Contract talks have already wrapped up with three of the 15 parties, Fageaux said. “So far, there has been mutual interest in getting the deal done to provide that security that everyone is looking for,” he said. “We were able to sit down and work out a deal that is fair for both sides.”

The new contracts’ terms will not be revealed until everyone in the 900-strong clerks’ union ratifies the contract. The office clerks handle much of the vital paperwork needed to process goods through the ports. The clerks handle bills of lading and documents to transfer cargo containers from the ships to railcars and trucks among other things.

When the clerks’ last drawn-out negotiations went beyond the contracts’ deadline, they continued to work but at one point staged a strike in 2012 marked by a picket line keeping other unionized workers out.

The clerks’ negotiations come on the heels of contract negotiations that concluded earlier this year with more than 20,000 longshore workers represented by the ILWU at 29 West Coast ports.

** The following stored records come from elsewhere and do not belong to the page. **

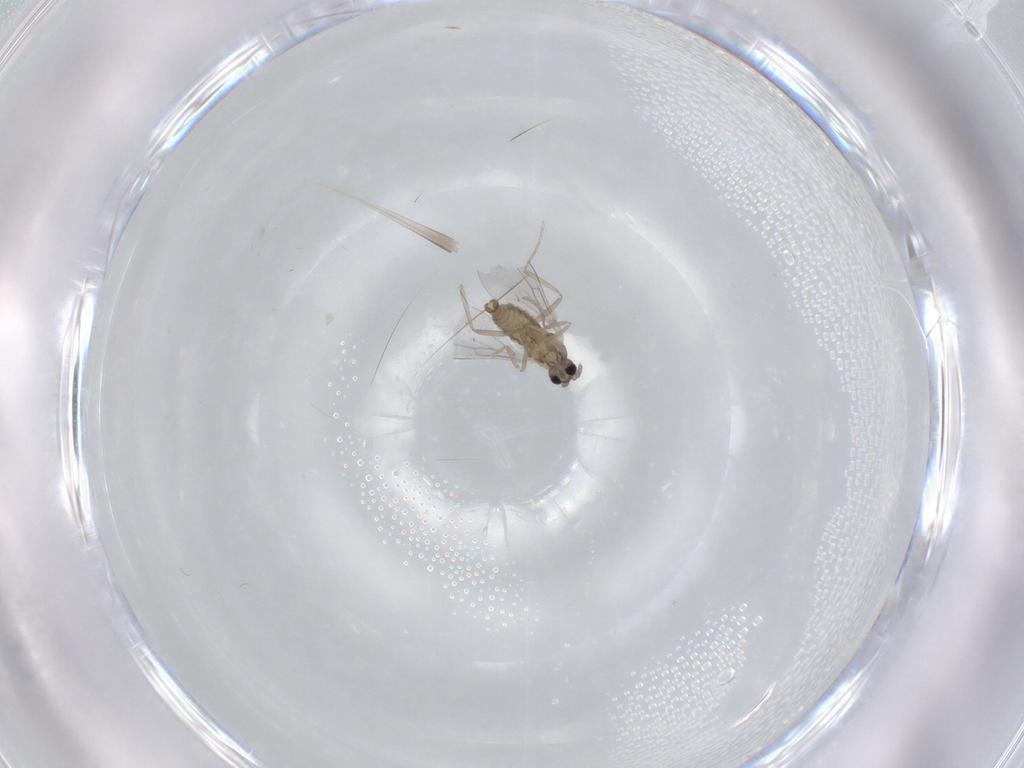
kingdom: Animalia
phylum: Arthropoda
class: Insecta
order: Diptera
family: Cecidomyiidae
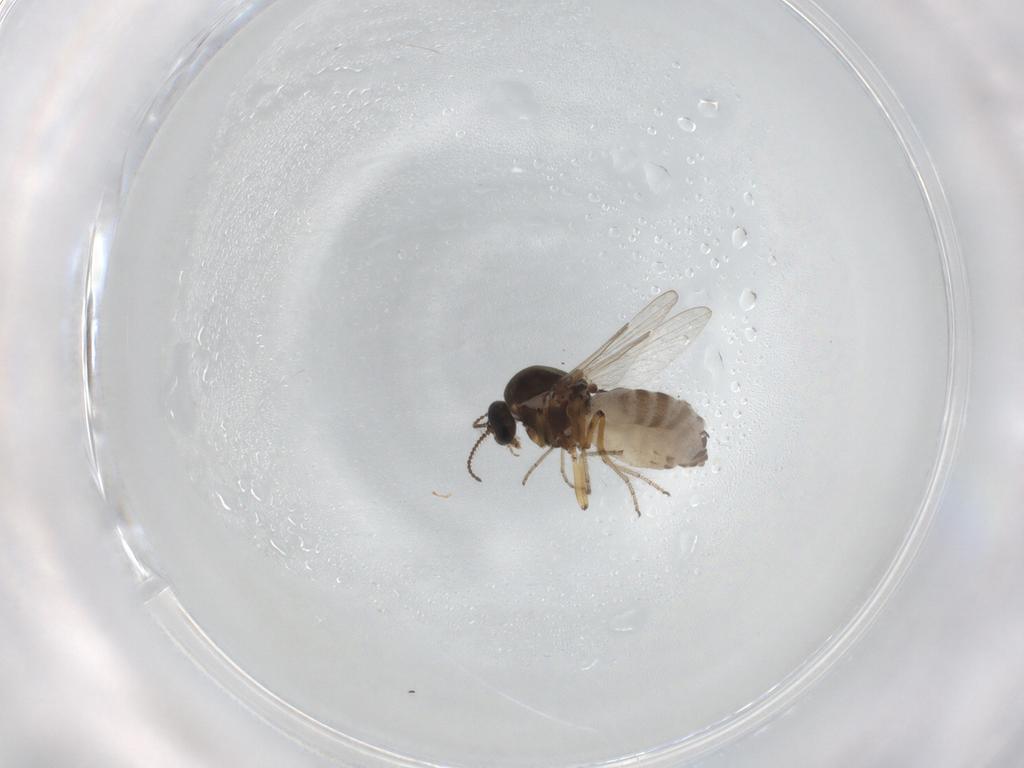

Those nine months of negotiations put a major kink in getting merchandise to the docks for the critical holiday season. Because cargo was taking so long to be unloaded at the Port of Los Angeles and the Port of Long Beach—due to work slowdowns and chassis shortages—cargo-container ships were stacked up beyond the ports’ breakwater waiting for empty berths.

In February, a new five-year contract was agreed upon and ratified in May, clearing the way for port activity to return to normal.